Case ID: wash_137/html/0078-01.html
Source: Caselaw Access Project
Author: {"author": "Mackintosh, J.", "license": "Public Domain", "url": "https://static.case.law/"}
Date Created: 2024-08-24T03:29:51.129683

[No. 19518.
    Department Two.
    December 22, 1925.]
    W. D. Westcott, Respondent, v. M. Donion, Appellant. 
      
    
    
       Pleading (59-1, 156) — Answer—Matter Available Under General Denial — Striking Out Matter. Under general denials in an action on a note, alleged to have been endorsed to plaintiff before maturity, defendant may show conspiracy and fraud in the endorsement to defeat a garnishment against the payee.
    
       Appeal (145) — Preservation op Grounds — Exceptions to Findings. In the absence of exceptions to the findings or any statement of facts, error cannot be assigned on striking an affirmative defense which was admissible under general denials.
    Appeal from a judgment of the superior court for Snohomish county, Alston, J., entered December 8, 1924, upon findings in favor of the plaintiff, in an action on contract, tried to the court.
    Affirmed.
    
      E. G. Dailey and A. E. Dailey, for appellant.
    
      Louis A. Merrick, for, respondent.
    
      
      Reported in 241 Pac. 658.
    
   Mackintosh, J.

Respondent filed a complaint upon a promissory note, made by. the appellant, payable to one P., the complaint alleging that the payee, for value and before maturity, sold and indorsed the note to the respondent, who had ever since beén the owner and holder thereof, that no part of the note had been paid, although past due, and asked for judgment for the amount of the note, together with interest and attorney’s fees. The appellant answered, admitting the making of the note, denying that it had been sold and indorsed to the respondent for value and before maturity, and denying that anything was due thereon. The court found in conformity with the allegations of the complaint and entered judgment accordingly.

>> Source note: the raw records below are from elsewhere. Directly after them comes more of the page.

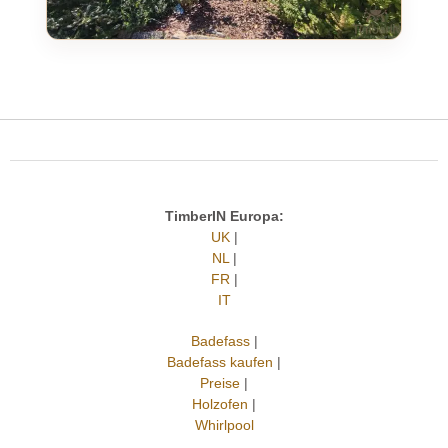
TimberIN Europa:
UK
|
NL
|
FR
|
IT
Badefass
|
Badefass kaufen
|
Preise
|
Holzofen
|
Whirlpool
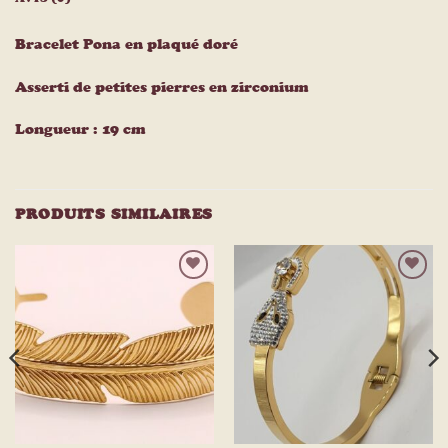
Bracelet Pona en plaqué doré
Asserti de petites pierres en zirconium
Longueur : 19 cm
PRODUITS SIMILAIRES
Ajouter
Ajouter
à la
à la
liste
liste
d’envies
d’envies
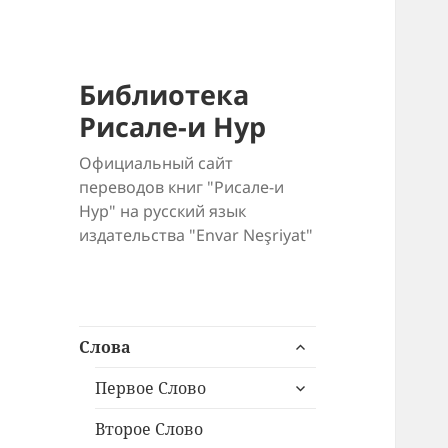
Библиотека
Рисале-и Нур
Официальный сайт
переводов книг "Рисале-и
Нур" на русский язык
издательства "Envar Neşriyat"
раскрыть
Слова
дочернее
раскрыть
меню
Первое Слово
дочернее
меню
Второе Слово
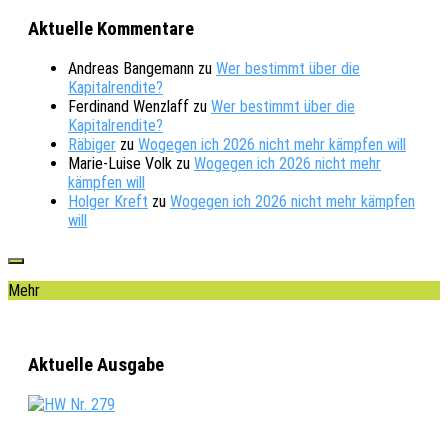
Aktuelle Kommentare
Andreas Bangemann
zu
Wer bestimmt über die
Kapitalrendite?
Ferdinand Wenzlaff
zu
Wer bestimmt über die
Kapitalrendite?
Räbiger
zu
Wogegen ich 2026 nicht mehr kämpfen will
Marie-Luise Volk
zu
Wogegen ich 2026 nicht mehr
kämpfen will
Holger Kreft
zu
Wogegen ich 2026 nicht mehr kämpfen
will
Mehr
Aktuelle Ausgabe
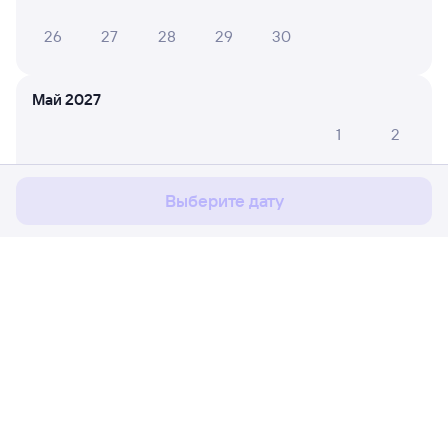
26
27
28
29
30
Май 2027
Мы используем cookies для более удобной работы
1
2
с сайтом.
Подробнее
3
4
5
6
7
8
9
Соглашаюсь
Выберите дату
10
11
12
13
14
15
16
17
18
19
20
21
22
23
24
25
26
27
28
29
30
Расписание поездов
Ж/д билеты Богоявленск → Милослав
31
Путешественникам
Июнь 2027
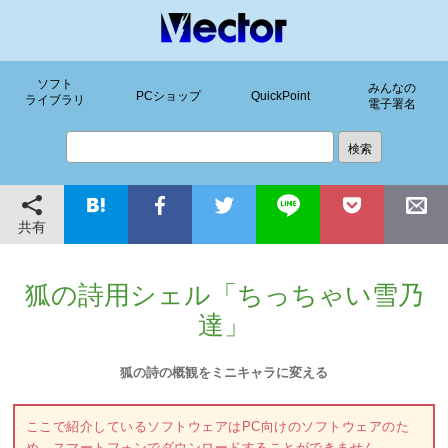
ソフト
みんなの
PCショップ
QuickPoint
ライブラリ
電子署名
共有
狐の詩用シェル「ちっちゃい雪乃
達」
狐の詩の概観をミニキャラに変える
ここで紹介しているソフトウェアはPC向けのソフトウェアのた
め、スマートフォンでダウンロードすることができません。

Upon this appeal, no statement of facts is presented, and the case must be determined as it appears from the transcript. There it is shown that, at the conclusion of the respondent’s case, the appellant offered an amended answer and permission was given by the court to file it. This amended answer contained an affirmative defense to the effect that the respondent, if he had the note in his possession, had obtained it through conspiracy and fraud, entered into between him and the payee for the purpose of defeating a proceeding in which the payee was defendant and the appellant was garnishee defendant. A motion was made to strike the affirmative matter in the amended answer and the motion was granted, upon what ground does not appear. As far as the transcript shows, nothing further was done by the appellant, and he is now here urging that the judgment be reversed for the error of the court in sustaining the respondent’s motion to strike the affirmative defense in the amended answer.

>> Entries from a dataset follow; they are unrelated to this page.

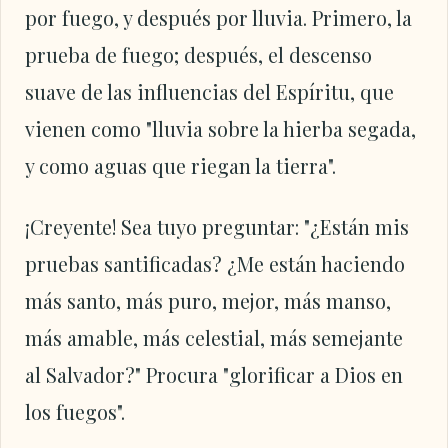
por fuego, y después por lluvia. Primero, la
prueba de fuego; después, el descenso
suave de las influencias del Espíritu, que
vienen como "lluvia sobre la hierba segada,
y como aguas que riegan la tierra".
¡Creyente! Sea tuyo preguntar: "¿Están mis
pruebas santificadas? ¿Me están haciendo
más santo, más puro, mejor, más manso,
más amable, más celestial, más semejante
al Salvador?" Procura "glorificar a Dios en
los fuegos".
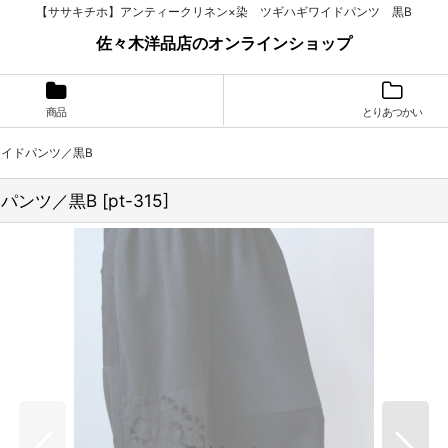
【ササキチホ】アンティークリネン×染 ツギハギワイドパンツ 黒B
佐々木洋品店のオンラインショップ
商品
とりあつかい
イドパンツ／黒B
パンツ／黒B
[
pt-315
]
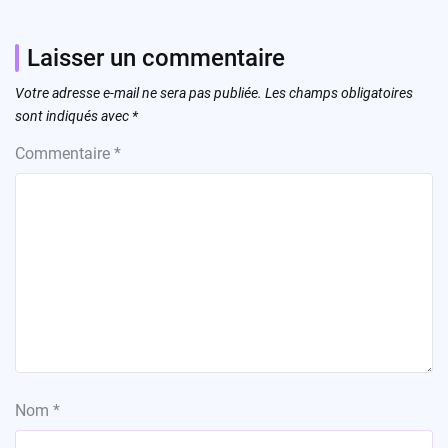
Laisser un commentaire
Votre adresse e-mail ne sera pas publiée.
Les champs obligatoires
sont indiqués avec
*
Commentaire
*
Nom
*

As we view it, there is nothing upon which this error can be properly predicated. The affirmative matter contained in the amended answer was matter which was properly provable under the general denials contained in appellant’s original answer; and if testimony had been offered — and we cannot say that it was not, in the absence of a statement of facts — substantiating the allegations of the affirmative defense, it should have been received under the general denial even after the affirmative defense had been stricken. There was no error of the court in striking the affirmative defense, for the reason already stated.

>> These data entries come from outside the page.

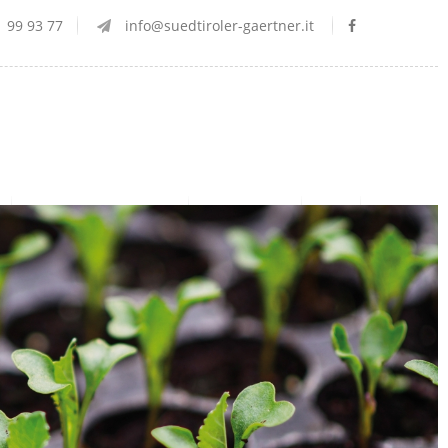
 99 93 77
info@suedtiroler-gaertner.it
Produktionsbetrieb
Ausbildung
Jobs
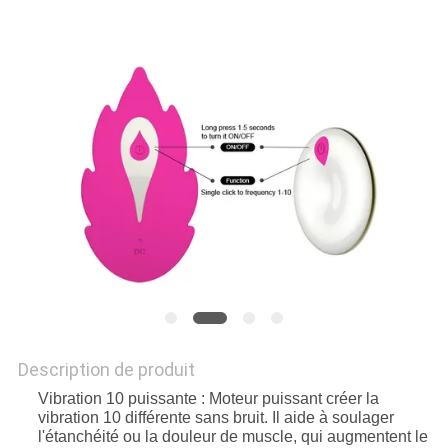
UNE
CITATION
PLAN
DU
SITE
PRIVACY
POLICY
Description de produit
Vibration 10 puissante : Moteur puissant créer la
vibration 10 différente sans bruit. Il aide à soulager
l'étanchéité ou la douleur de muscle, qui augmentent le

And there is nothing in the record before us to show that the appellant was precluded from producing what evidence he had under his general denial. And the court having found that the respondent was a purchaser for value before maturity, and a bona fide holder, and no exception having been taken to the findings, and they supporting the judgment, there is nothing remaining for us to do but to affirm it.

Tolman, C. J., Parker, Main, and Mitchell, JJ., concur.